> _TASK BRIEF_
Copy out each line below exactly as it appears.

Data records
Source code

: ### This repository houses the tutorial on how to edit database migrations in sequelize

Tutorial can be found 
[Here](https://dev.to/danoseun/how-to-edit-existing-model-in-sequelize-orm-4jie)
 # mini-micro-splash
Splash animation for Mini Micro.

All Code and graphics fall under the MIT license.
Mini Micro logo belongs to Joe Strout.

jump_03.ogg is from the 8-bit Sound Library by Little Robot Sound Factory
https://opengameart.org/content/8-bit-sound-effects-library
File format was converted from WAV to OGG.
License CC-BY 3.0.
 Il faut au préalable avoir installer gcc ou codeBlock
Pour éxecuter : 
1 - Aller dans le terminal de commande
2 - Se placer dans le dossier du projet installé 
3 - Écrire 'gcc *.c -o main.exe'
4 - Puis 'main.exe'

> _EXPECTED ANSWER_
Source code

: ### This repository houses the tutorial on how to edit database migrations in sequelize

Tutorial can be found 
[Here](https://dev.to/danoseun/how-to-edit-existing-model-in-sequelize-orm-4jie)
 # mini-micro-splash
Splash animation for Mini Micro.

All Code and graphics fall under the MIT license.
Mini Micro logo belongs to Joe Strout.

jump_03.ogg is from the 8-bit Sound Library by Little Robot Sound Factory
https://opengameart.org/content/8-bit-sound-effects-library
File format was converted from WAV to OGG.
License CC-BY 3.0.
 Il faut au préalable avoir installer gcc ou codeBlock
Pour éxecuter : 
1 - Aller dans le terminal de commande
2 - Se placer dans le dossier du projet installé 
3 - Écrire 'gcc *.c -o main.exe'
4 - Puis 'main.exe'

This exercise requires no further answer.